This is what you should read to prepare for this week's lecture (Fri Nov 26) and the seminar 5 assignment (Mo-Tue Nov 29-30 - deadline Sun Nov 28). The assignment will be published soon, but I am away at a mini-conference at the moment so it will be slightly delayed.
As we all know by now, there is very little critique or thought about the possible negative impact of Internet/social media in Benkler's book, so this week's (relatively short) chapter in Benkler's book has been supplemented by various other texts. The readings can be divided into four parts:
1) What is the impact of the Internet/social media on our relationships with other people and on our (mental) health? Is the Internet a "sad, lonely world" or a "platform for human connections" - or both?
- Benkler (2006). "Social ties: Networkning together" (chapter 10) - 22 pages.
- Harmon (1998). "Researchers find sad, lonely world in cyberspace" (New York Times) - 4 pages.
2) What is the impact of Internet/social media on our thinking?

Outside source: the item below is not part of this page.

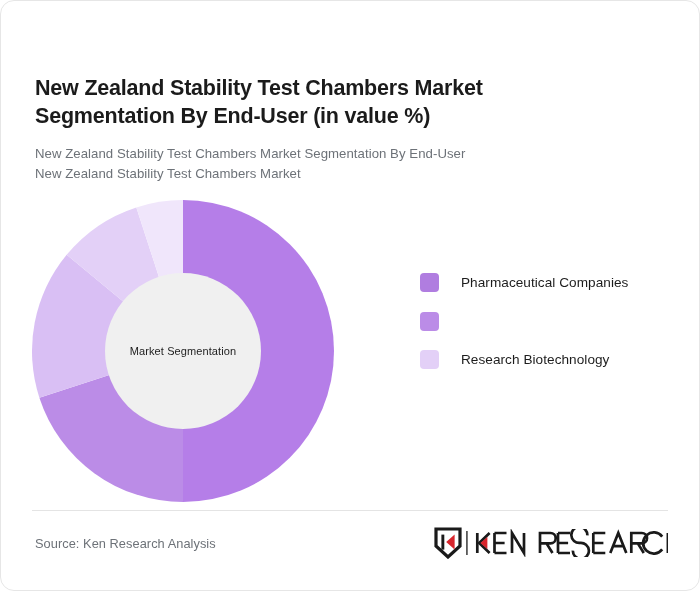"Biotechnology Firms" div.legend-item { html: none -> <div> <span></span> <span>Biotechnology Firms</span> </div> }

Is Google "making us stupid"? Are we well-informed but also less able to think deep, complex thoughts?
- Postman (1990)."Informing ourselves to death" (transcribed speech given at a computer conference) - 8 pages.

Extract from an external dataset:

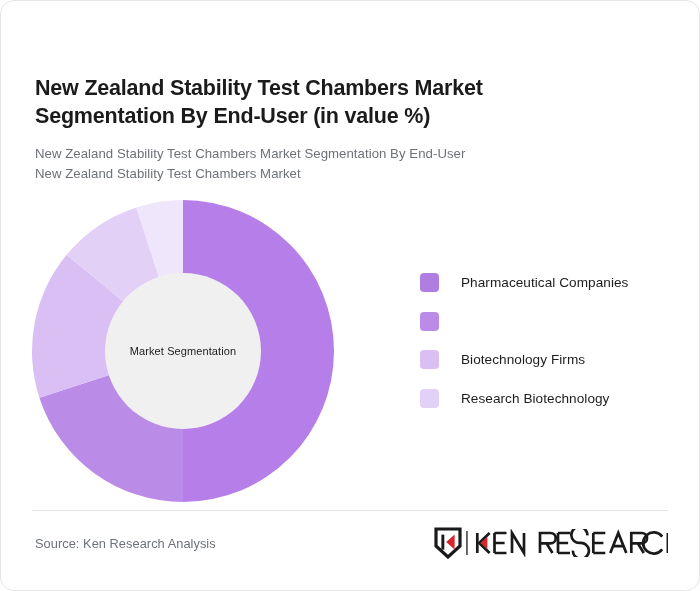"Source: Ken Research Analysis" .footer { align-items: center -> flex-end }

- Carr (2008). "Is Google making us stupid?" Atlantic monthly - 7 pages.
- Carr (2010).
XXX. Please check back later for this (optional) chapter from Carr's book "The Shallows: What the Internet is doing to our brains"! [Comment: Deleted as you have enough to read anyway]
3) What is the impact of Internet/social media on our social behavior? Will people become more inhibited if commercial/governmental surveillance and data mining increases? Will participation and making your voice heard (i.e. democracy) increase or decrease?
- Lundblad (2004). "Privacy in a noise society" (pdf file). Presented at the workshop "WHOLES: A multiple view of individual privacy in a networked world") 4 (dense) pages.
[This topic has been developed in Lundblad's Ph.D. thesis, "Law in a noise society"].
- Morozov (2010). "Iran: Downside to the 'Twitter revolution" (available in Bilda/Documents/Papers). Published in Dissent, Vol.56, No.4 (fall 2009), pp.9-14 - 4 pages
4) And, perhaps most provocative of all questions, is the Internet/social media sustainable in the long run? Will we face global climate change, energy and resource depletion issues during the 21st century that will force us to radically rethink our habits and our use of technology? These short texts point out some radically different possibilities for the future of the Internet/social media.
- Bardi (2009). "The spike and the peak" (pdf file). Posted to online discussion forum "The Oil Drum" - 4 pages.
- Pargman (2010). "Ubiquitous information in a world of limitations" [available in Bilda/Documents/Papers]. Presented at a workshop on "The culture of ubiquitous information" only last month - comments welcome! This text is also the basis for a proposed master's thesis topic, "ICT use in the post-modern city" - 16 pages.
- Greer (2009). "The end of the information age" (printer-friendly version). Posted to Energy Bulletin - 3 pages
- Greer (2009). "The economics of decline" (printer-friendly version). Posted to Energy Bulletin - 3 pages
[the texts by Greer are presumably part of his 2008 book "The long descent: A user's guide to the end of the industrial age"]
Greer makes a passing remark to the short 1909 story "The machine stops" by E.M. Forster (more well-know for "A room with a view" and "Howard's end"). This short story tells the tale of a point in the future where humanity has become totally dependent on our information and communication technologies (Artificial intelligence, Internet/video conferencing). You might consider reading a little fiction in you get tired of all the fact-filled short texts above.
Parts 1 (26 pages) + 2 (15 pages) + 3 (8 pages) + 4 (26 pages) = 75 pages. Will be complemented by an optional chapter from Carr's book (see above) that will be made available in Bilda.
This coming Friday we have both a lecture ("Critique", 8-10) and a guest lecture (13-15).